::: Extracted information :::
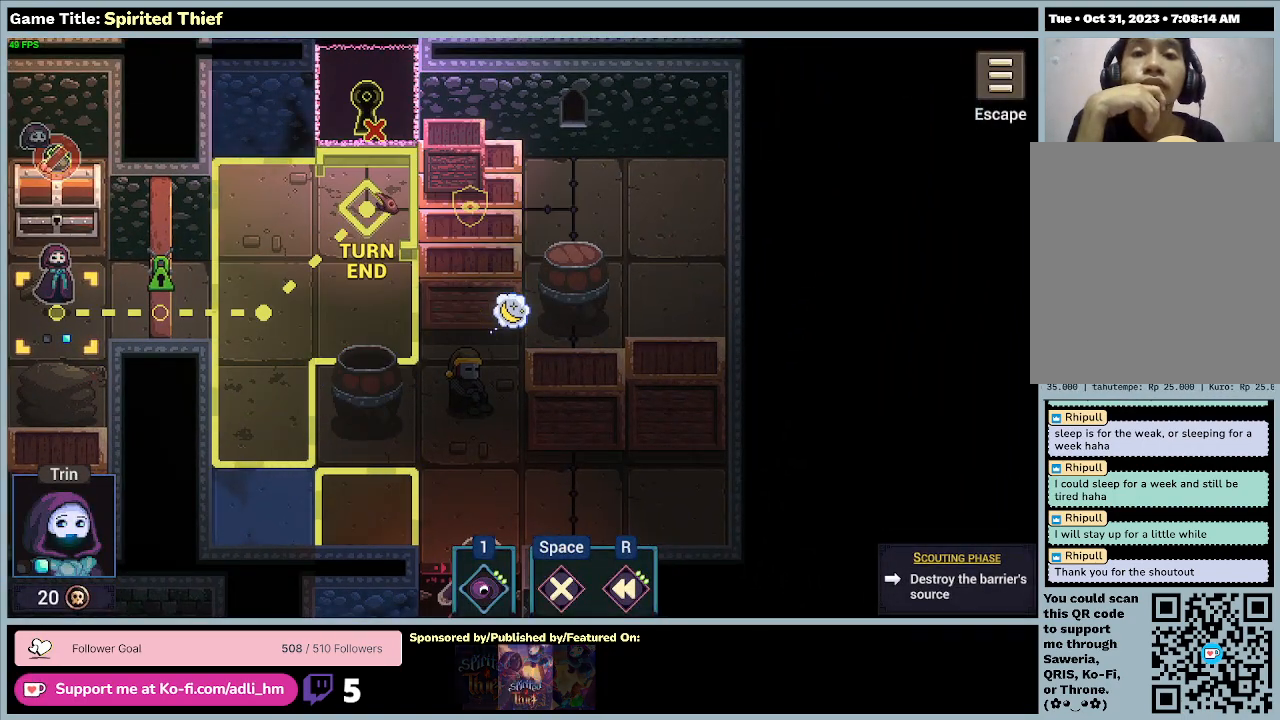
{"keys": [], "mouse": [], "events": []}
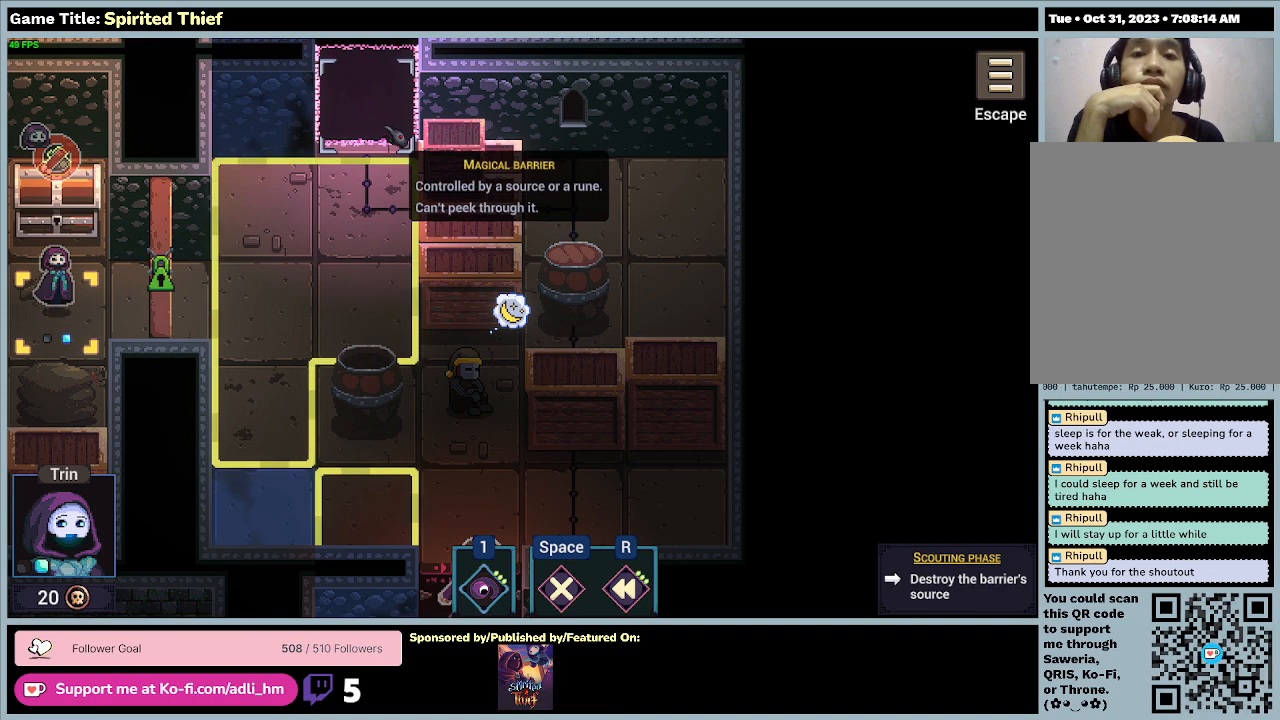
{"keys": [], "mouse": [], "events": []}
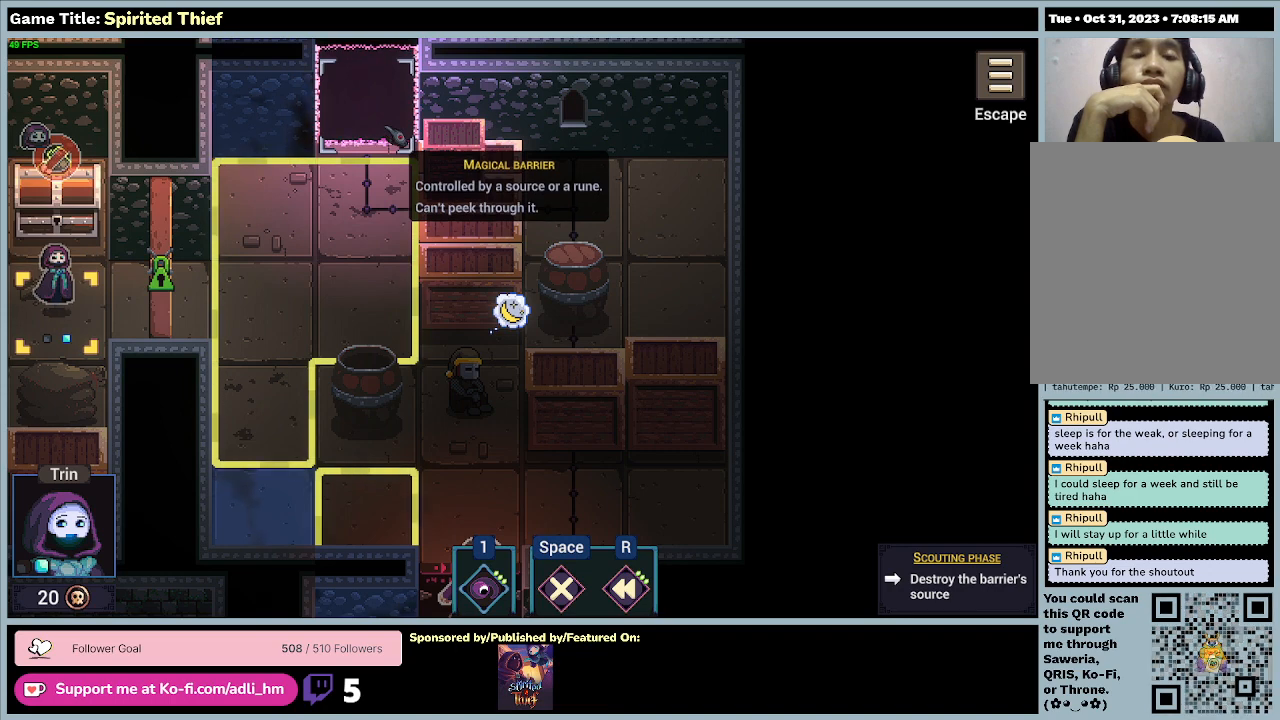
{"keys": [], "mouse": [], "events": []}
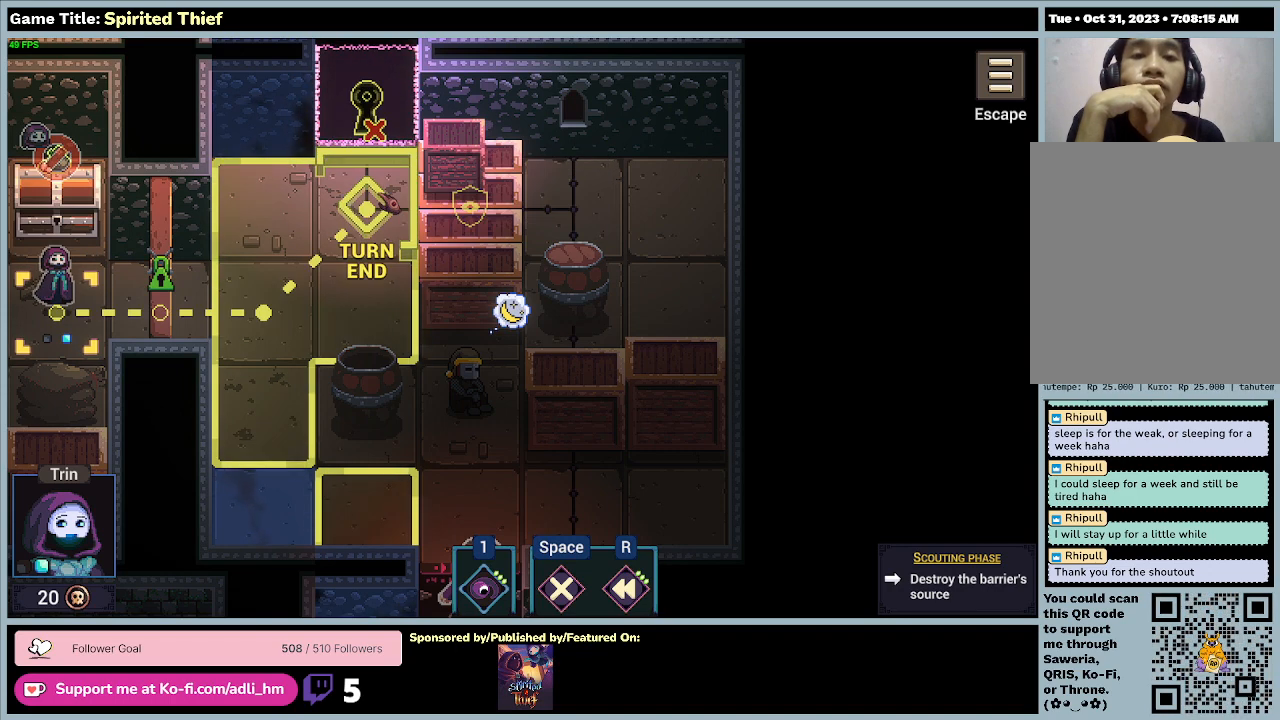
{"keys": [], "mouse": [], "events": []}
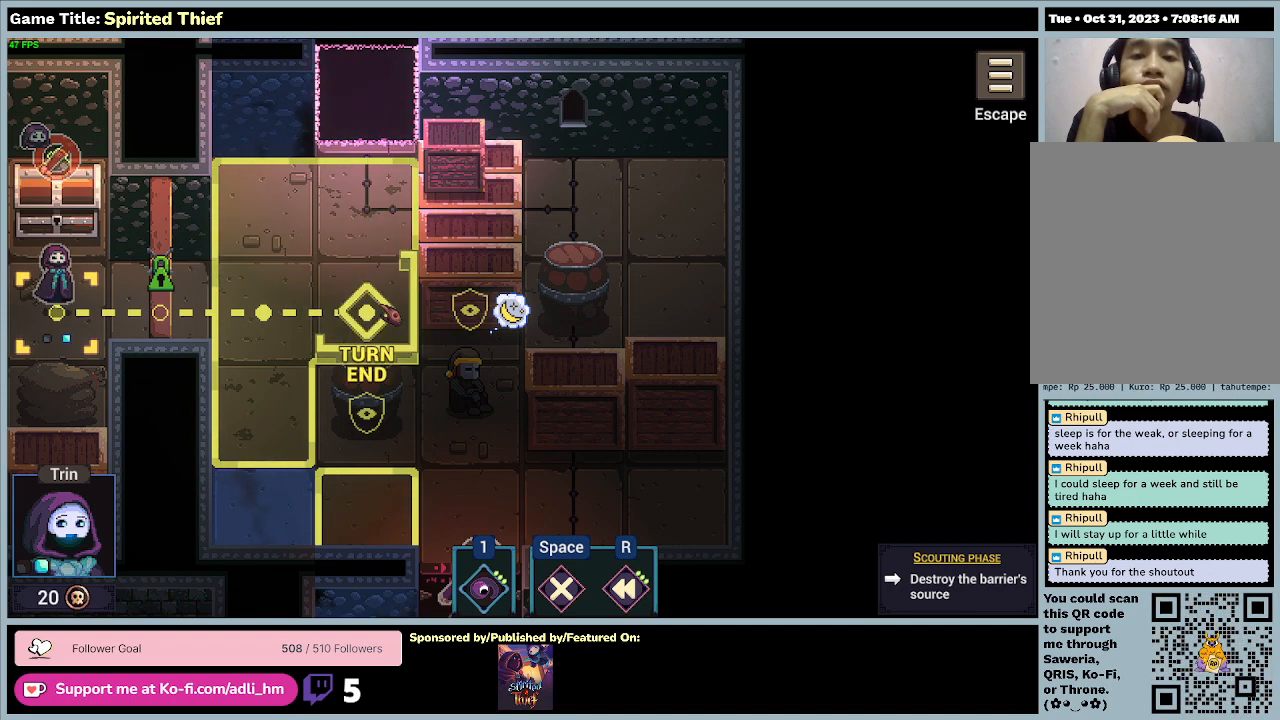
{"keys": [], "mouse": [], "events": []}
:::
§ Exercise prompt
Transcribe every entry word for word, excluding images.

§ Expected output
{"keys": [], "mouse": [], "events": []}
{"keys": [], "mouse": [], "events": []}
{"keys": [], "mouse": [], "events": []}
{"keys": [], "mouse": [], "events": []}
{"keys": [], "mouse": [], "events": []}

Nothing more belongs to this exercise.